Some public health researchers have been predicting that companies will pair legal cannabis with technology in novel ways. “There’s a whole lot you can do, in terms of going from the raw plant to the product that is actually consumed, that are much more sophisticated than what’s happened so far,” Stanton Glantz, a public health researcher and anti-tobacco campaigner, told Rolling Stone last year.
While pot doesn’t hold the same dangers as opioids, whose recreational use has led to an epidemic of deaths, some health researchers worry about negative consequences if it’s made at new scales and delivered in new ways, like vaping. Already, teenagers are vaping nicotine in record numbers, and some are using the same types of electronic devices to vape THC in liquid form. A percentage of them will then develop what is called “problem cannabis use.”

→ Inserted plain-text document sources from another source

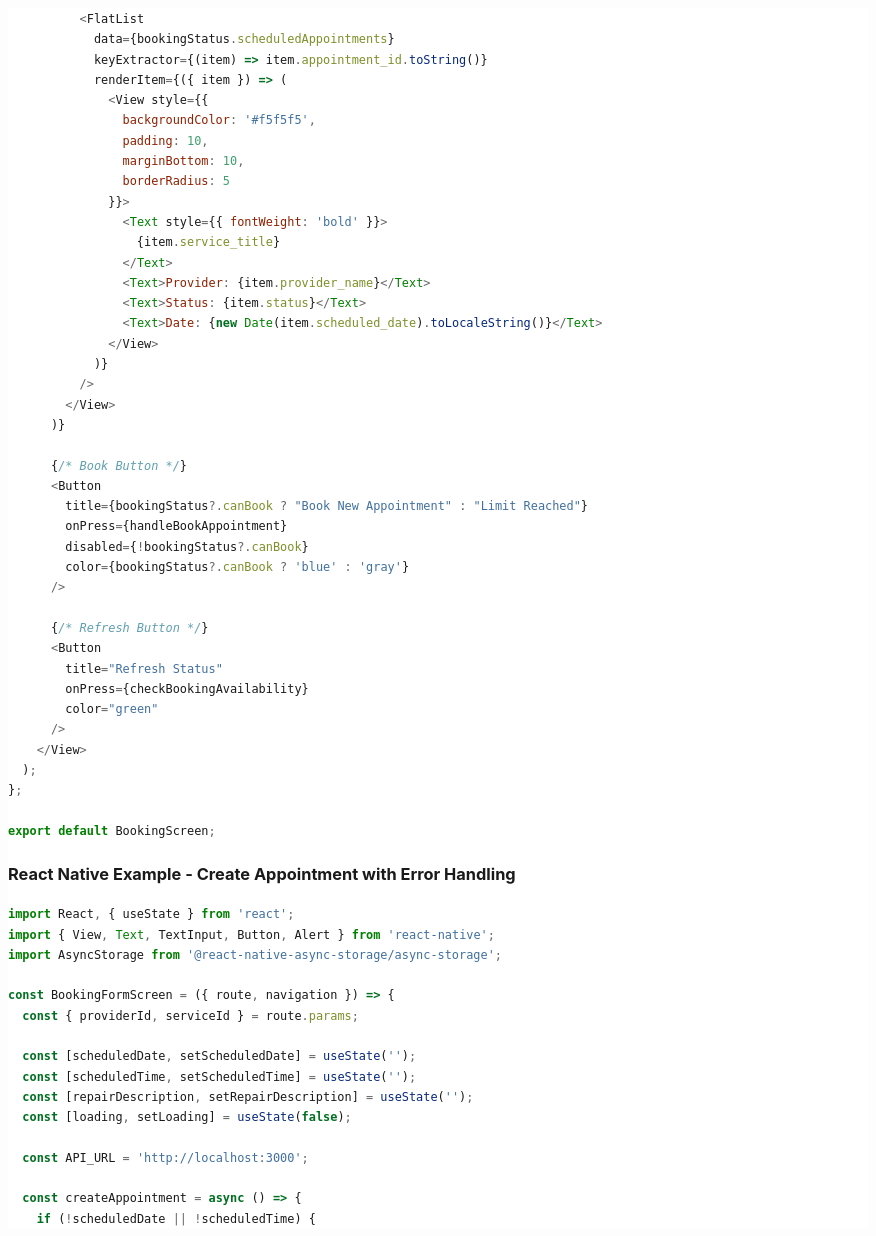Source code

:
 ```javascript
          <FlatList
            data={bookingStatus.scheduledAppointments}
            keyExtractor={(item) => item.appointment_id.toString()}
            renderItem={({ item }) => (
              <View style={{ 
                backgroundColor: '#f5f5f5',
                padding: 10,
                marginBottom: 10,
                borderRadius: 5
              }}>
                <Text style={{ fontWeight: 'bold' }}>
                  {item.service_title}
                </Text>
                <Text>Provider: {item.provider_name}</Text>
                <Text>Status: {item.status}</Text>
                <Text>Date: {new Date(item.scheduled_date).toLocaleString()}</Text>
              </View>
            )}
          />
        </View>
      )}

      {/* Book Button */}
      <Button
        title={bookingStatus?.canBook ? "Book New Appointment" : "Limit Reached"}
        onPress={handleBookAppointment}
        disabled={!bookingStatus?.canBook}
        color={bookingStatus?.canBook ? 'blue' : 'gray'}
      />

      {/* Refresh Button */}
      <Button
        title="Refresh Status"
        onPress={checkBookingAvailability}
        color="green"
      />
    </View>
  );
};

export default BookingScreen;
```

### React Native Example - Create Appointment with Error Handling

```javascript
import React, { useState } from 'react';
import { View, Text, TextInput, Button, Alert } from 'react-native';
import AsyncStorage from '@react-native-async-storage/async-storage';

const BookingFormScreen = ({ route, navigation }) => {
  const { providerId, serviceId } = route.params;
  
  const [scheduledDate, setScheduledDate] = useState('');
  const [scheduledTime, setScheduledTime] = useState('');
  const [repairDescription, setRepairDescription] = useState('');
  const [loading, setLoading] = useState(false);

  const API_URL = 'http://localhost:3000';

  const createAppointment = async () => {
    if (!scheduledDate || !scheduledTime) {
```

The risks became clearer to some Ginkgo employees in December, when Cronos sold nearly half its shares to Altria, the cigarette maker, for $1.8 billion, with an option to take full control. Altria, headquartered in Richmond, Virginia, brings “significant expertise” to the cannabis business, according to Cronos, including its experience with vaping technology. Some people at Ginkgo are now not so comfortable with the cannabinoid project as they were before. That is because tobacco makers have a record of selling harmful products and lying about the science of addiction and cancer, as the US has proved in federal lawsuits.
“Based on what I know, I don’t personally think this is a great leading image for the field,” says Megan Palmer, a public policy researcher at Stanford University who specializes in synthetic biology. “There are a lot of justifications that are possible; the question is whether you are accountable for the effects your product has in the world.”
Still, a big reason for legalization is to do away with the cannabis black market. (In the US, there have been hundreds of thousands of arrests each year for pot possession.) And you can’t achieve that policy aim without providing a legal product, notes Kevin Chen, head of Hyasynth, a Canadian genetic-engineering company that’s been working on cannabinoids. Chen told me he’s never smoked pot himself and that there are some products, like highly concentrated THC called “dabs”—smoking it produces intense effects—that he doesn’t want to be involved with.
“We don’t want to develop negative products,” he says. “But there is that opportunity out there which is not purely about helping people. Some of my employees and cofounders have had those discussions with their parents. Like, what are you doing?”